For starters, the documentary series, which premiered yesterday, aspires to do more than frighten viewers. It aims to turn addiction from a taboo subject into an acceptable community topic for discussion.
At an advance screening held in Boston on Feb. 26, experts and former addicts came together to express enthusiasm for the show.
REAL-WORLD ECHOES
The screening, held at the Massachusetts State House, brought together many recovering addicts, representatives from the Massachusetts Organization for Addiction Recovery (MOAR), and state representatives to discuss addiction in Boston.
One recovering drug addict who attended the screening and who asked to be identified only as Jimi, said he anticipated that HBO’s name-recognition would help spread the film’s message.
“Hopefully, struggling drug addicts will see there are programs designed to help,” he said, adding that the medium of television could appeal to a large number of people. “It’s an easier way to get the information out there.”

Dataset entries
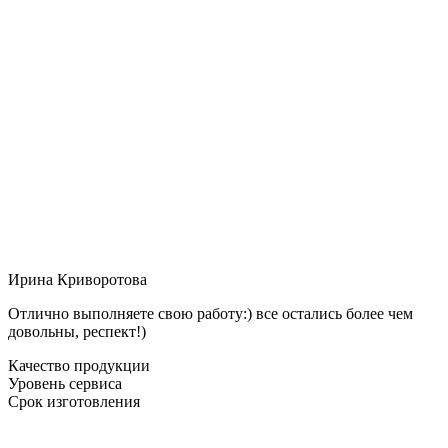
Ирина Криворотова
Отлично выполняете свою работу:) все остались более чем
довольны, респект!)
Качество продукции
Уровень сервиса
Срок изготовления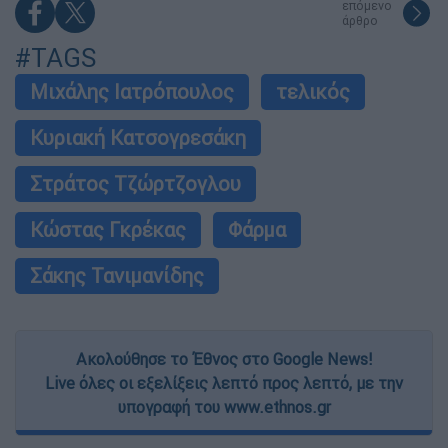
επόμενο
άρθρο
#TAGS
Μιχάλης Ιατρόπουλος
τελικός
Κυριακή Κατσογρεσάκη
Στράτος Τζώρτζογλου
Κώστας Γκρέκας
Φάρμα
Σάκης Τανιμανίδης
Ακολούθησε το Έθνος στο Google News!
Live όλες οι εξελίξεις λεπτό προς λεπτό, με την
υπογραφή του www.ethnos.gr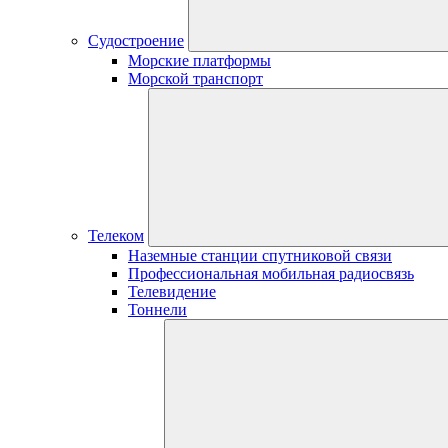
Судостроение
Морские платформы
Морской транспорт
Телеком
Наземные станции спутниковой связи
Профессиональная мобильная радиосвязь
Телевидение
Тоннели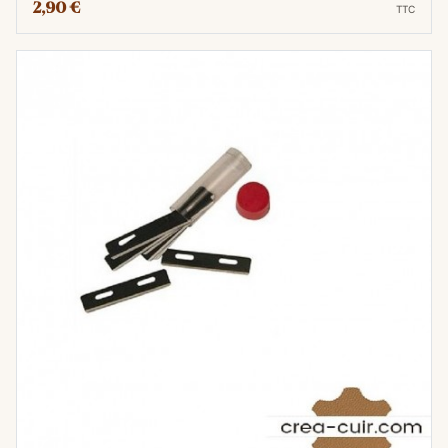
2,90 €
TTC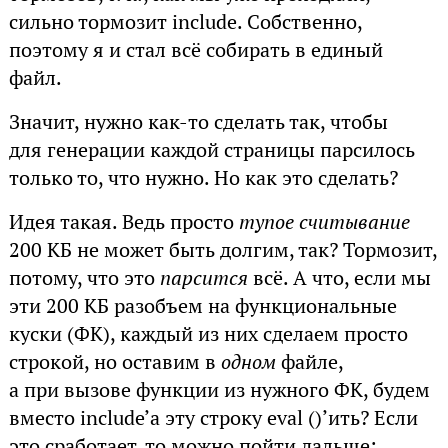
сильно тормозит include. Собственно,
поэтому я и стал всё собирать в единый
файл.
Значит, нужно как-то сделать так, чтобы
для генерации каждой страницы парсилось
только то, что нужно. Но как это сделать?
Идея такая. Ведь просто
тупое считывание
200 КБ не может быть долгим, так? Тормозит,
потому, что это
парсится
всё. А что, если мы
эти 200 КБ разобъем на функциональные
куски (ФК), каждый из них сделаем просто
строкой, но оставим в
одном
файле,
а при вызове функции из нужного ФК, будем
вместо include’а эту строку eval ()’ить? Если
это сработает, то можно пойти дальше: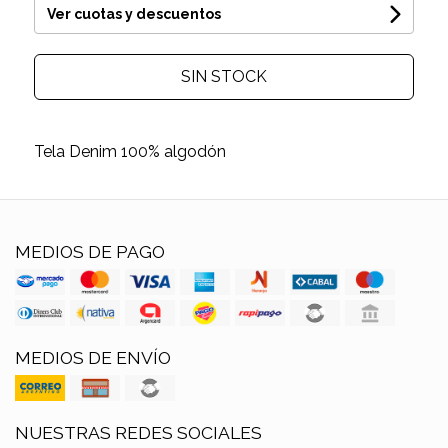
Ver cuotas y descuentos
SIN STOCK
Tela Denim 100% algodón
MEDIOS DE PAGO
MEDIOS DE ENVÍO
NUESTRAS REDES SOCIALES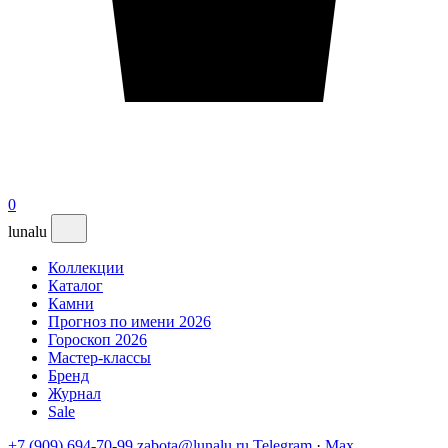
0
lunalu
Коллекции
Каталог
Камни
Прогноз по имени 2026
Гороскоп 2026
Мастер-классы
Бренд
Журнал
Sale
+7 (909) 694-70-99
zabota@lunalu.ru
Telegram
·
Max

• [ACTIVITY LIST]
[1] Duplicate the passage on the addiction documentary from "For starters, the" to "the film’s message.".
[2] Answer these questions from the passage on the addiction documentary:
(a) In what building was the screening held?
(b) On what date was the advance screening in Boston?
(c) What did Jimi expect would help spread the film's message?
[3] Using the passage on the addiction documentary, say whether each statement agrees with it, and quote the words that settle it:
(a) The documentary series premiered yesterday.
(b) Jimi agreed to be named in full.
(c) State representatives were among those at the screening.

• [EXPECTED RESULTS]
[1]
For starters, the documentary series, which premiered yesterday, aspires to do more than frighten viewers. It aims to turn addiction from a taboo subject into an acceptable community topic for discussion.
At an advance screening held in Boston on Feb. 26, experts and former addicts came together to express enthusiasm for the show.
REAL-WORLD ECHOES
The screening, held at the Massachusetts State House, brought together many recovering addicts, representatives from the Massachusetts Organization for Addiction Recovery (MOAR), and state representatives to discuss addiction in Boston.
One recovering drug addict who attended the screening and who asked to be identified only as Jimi, said he anticipated that HBO’s name-recognition would help spread the film’s message.

[2]
(a) The Massachusetts State House.
(b) Feb. 26.
(c) HBO's name-recognition.

[3]
(a) Yes: "the documentary series, which premiered yesterday"
(b) No: "asked to be identified only as Jimi"
(c) Yes: "and state representatives to discuss addiction in Boston"